WORK TO COMPLETE >> Which lines in the data below show the string "range", with case counting? Copy each of them.

(Chart-based quiz data)
+ + +
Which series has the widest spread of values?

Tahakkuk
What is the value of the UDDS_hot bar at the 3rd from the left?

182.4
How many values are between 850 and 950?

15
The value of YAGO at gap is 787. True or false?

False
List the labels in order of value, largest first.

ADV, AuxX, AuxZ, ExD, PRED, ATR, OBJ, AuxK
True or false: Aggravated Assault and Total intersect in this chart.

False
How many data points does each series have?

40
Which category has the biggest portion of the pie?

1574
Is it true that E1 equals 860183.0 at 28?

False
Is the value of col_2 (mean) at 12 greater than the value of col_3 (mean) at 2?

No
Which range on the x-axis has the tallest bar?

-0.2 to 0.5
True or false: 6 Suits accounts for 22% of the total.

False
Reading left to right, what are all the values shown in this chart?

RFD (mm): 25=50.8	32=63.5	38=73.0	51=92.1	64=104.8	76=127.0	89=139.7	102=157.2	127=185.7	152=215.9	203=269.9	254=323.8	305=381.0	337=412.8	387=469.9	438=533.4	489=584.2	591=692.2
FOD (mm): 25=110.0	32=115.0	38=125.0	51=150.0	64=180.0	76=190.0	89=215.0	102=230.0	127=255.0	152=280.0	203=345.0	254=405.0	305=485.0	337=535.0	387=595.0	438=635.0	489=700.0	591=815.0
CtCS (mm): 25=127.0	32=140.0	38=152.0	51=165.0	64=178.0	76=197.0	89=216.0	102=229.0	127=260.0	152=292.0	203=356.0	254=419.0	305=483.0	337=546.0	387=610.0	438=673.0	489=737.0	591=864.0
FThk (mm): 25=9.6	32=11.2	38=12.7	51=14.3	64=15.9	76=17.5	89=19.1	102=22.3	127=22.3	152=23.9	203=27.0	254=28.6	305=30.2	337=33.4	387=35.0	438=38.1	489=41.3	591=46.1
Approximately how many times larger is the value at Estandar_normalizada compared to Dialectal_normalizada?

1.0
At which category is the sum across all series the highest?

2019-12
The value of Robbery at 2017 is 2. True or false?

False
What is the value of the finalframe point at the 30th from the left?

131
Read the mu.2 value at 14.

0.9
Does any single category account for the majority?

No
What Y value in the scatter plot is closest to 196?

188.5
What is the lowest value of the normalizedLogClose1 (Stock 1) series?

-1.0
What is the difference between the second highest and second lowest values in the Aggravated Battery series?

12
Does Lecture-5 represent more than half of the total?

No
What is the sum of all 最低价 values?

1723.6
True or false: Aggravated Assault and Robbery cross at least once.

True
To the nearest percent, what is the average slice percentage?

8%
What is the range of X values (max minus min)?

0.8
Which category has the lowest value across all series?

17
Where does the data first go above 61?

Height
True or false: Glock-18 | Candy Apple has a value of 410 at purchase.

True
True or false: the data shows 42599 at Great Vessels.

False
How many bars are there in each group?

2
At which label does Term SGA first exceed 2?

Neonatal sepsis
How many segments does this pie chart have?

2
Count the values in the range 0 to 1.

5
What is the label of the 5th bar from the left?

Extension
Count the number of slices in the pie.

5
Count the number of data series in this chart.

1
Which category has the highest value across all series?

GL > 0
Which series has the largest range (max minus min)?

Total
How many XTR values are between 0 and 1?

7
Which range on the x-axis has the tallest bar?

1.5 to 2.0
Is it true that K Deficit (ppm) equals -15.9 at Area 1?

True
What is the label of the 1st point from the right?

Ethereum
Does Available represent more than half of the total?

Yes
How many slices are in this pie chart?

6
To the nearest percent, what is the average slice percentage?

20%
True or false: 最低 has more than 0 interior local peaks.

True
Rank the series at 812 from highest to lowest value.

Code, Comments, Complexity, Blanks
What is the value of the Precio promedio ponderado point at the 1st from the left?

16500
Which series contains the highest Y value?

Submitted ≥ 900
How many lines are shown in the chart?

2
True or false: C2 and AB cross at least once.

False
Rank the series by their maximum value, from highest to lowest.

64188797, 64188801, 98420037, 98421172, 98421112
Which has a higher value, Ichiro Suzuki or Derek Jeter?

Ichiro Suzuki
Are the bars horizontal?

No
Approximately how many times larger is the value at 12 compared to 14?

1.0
+ + +
SOLUTION TO THIS TASK >>
Which range on the x-axis has the tallest bar?
What is the range of X values (max minus min)?
Count the values in the range 0 to 1.
Which series has the largest range (max minus min)?
Which range on the x-axis has the tallest bar?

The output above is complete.